The Pakistan national cricket team toured India in the 1998–99 season. The two teams played two Tests. The series was drawn 1–1. The teams were originally scheduled to play three Tests but the series was reduced to two tests, and another test was played as part of the 1998–99 Asian Test Championship.

== Background ==
The Pakistan team were to tour India after 12 years. It was reported in October 1998 that the tour would include three Tests and five One Day International (ODI) matches. The squad was scheduled to leave for India on 21 January 1999 with the opening Test starting on 3 February and the tour would wind up after the final ODI to be played on 15 March. It was later reported that the three Tests would be played in Calcutta (now Kolkata), Madras (now Chennai) and Bangalore, and the ODIs (now reduced to three) in Mohali, Cuttack and Kanpur.

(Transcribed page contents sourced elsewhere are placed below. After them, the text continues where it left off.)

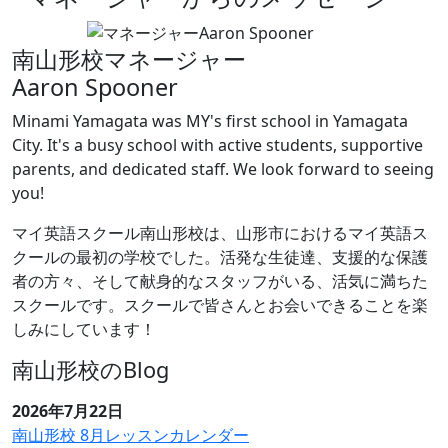
南山形校マネージャー
Aaron Spooner
Minami Yamagata was MY's first school in Yamagata
City. It's a busy school with active students, supportive
parents, and dedicated staff. We look forward to seeing
you!
マイ英語スクール南山形校は、山形市におけるマイ英語ス
クールの最初の学校でした。活発な生徒達、支援的な保護
者の方々、そして献身的なスタッフがいる、活気に満ちた
スクールです。スクールで皆さんとお会いできることを楽
しみにしています！
南山形校のBlog
2026年7月22日
南山形校 8月レッスンカレンダー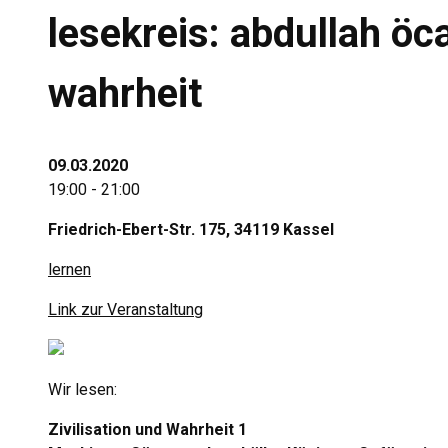
lesekreis: abdullah öca
wahrheit
09.03.2020
19:00 - 21:00
Friedrich-Ebert-Str. 175, 34119 Kassel
lernen
Link zur Veranstaltung
Wir lesen:
Zivilisation und Wahrheit 1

However, threat of disruption by certain militant groups in response to the alleged Pakistani involvement in insurgency in Jammu and Kashmir meant the tour lay in jeopardy. Security for the touring party was assured by India's Prime Minister. In January 1999, headquarters of the Board of Control for Cricket in India was vandalized and activists of the Shiv Sena party dug up the wicket at the first Test venue in New Delhi, causing the match to be moved to the southern city of Madras (now Chennai). Some activists also protested at the Pakistani High Commission in New Delhi against the tour. However, the Pakistan squad arrived in New Delhi on 21 January after threats were withdrawn and India's Home Minister holding an emergency meeting. The number of Tests were reduced to two in the series, and another test to be played as part of the 1998–99 Asian Test Championship, and the ODI series cancelled. Pakistan came to India on the back of a better Test record against India — seven wins against four losses in 44 matches.

== Squads ==

| India | Pakistan |
|---|---|
| Mohammad Azharuddin (c); Rahul Dravid; Sourav Ganguly; Sunil Joshi; Hrishikesh Kanitkar; Anil Kumble; VVS Laxman; Nayan Mongia (wk); Venkatesh Prasad; Sadagoppan Ramesh; Laxmi Ratan Shukla; Harbhajan Singh; Javagal Srinath; Sachin Tendulkar; | Wasim Akram (c); Moin Khan (vc); Shahid Afridi; Ijaz Ahmed; Mushtaq Ahmed; Shoaib Akhtar; Saeed Anwar; Naved Ashraf; Nadeem Khan; Azhar Mahmood; Saleem Malik; Saqlain Mushtaq; Inzamam-ul-Haq; Wajahatullah Wasti; Waqar Younis; Mohammad Yousuf; |

The Pakistan squad for the tour was named on 14 January 1999. The 16-member squad excluded Aamer Sohail with the uncapped Wajahatullah Wasti added as his replacement. Two weeks prior, Wasim Akram had been appointed captain and Moin Khan his deputy. A 14-member India squad was named on 21 January. Two players from the squad that toured New Zealand, batsmen Navjot Singh Sidhu and Ajay Jadeja were dropped. All-rounder Laxmi Ratan Shukla and opening bat Sadagoppan Ramesh were included. Fast bowler Ajit Agarkar, nursing an injury, was left out for the first Test.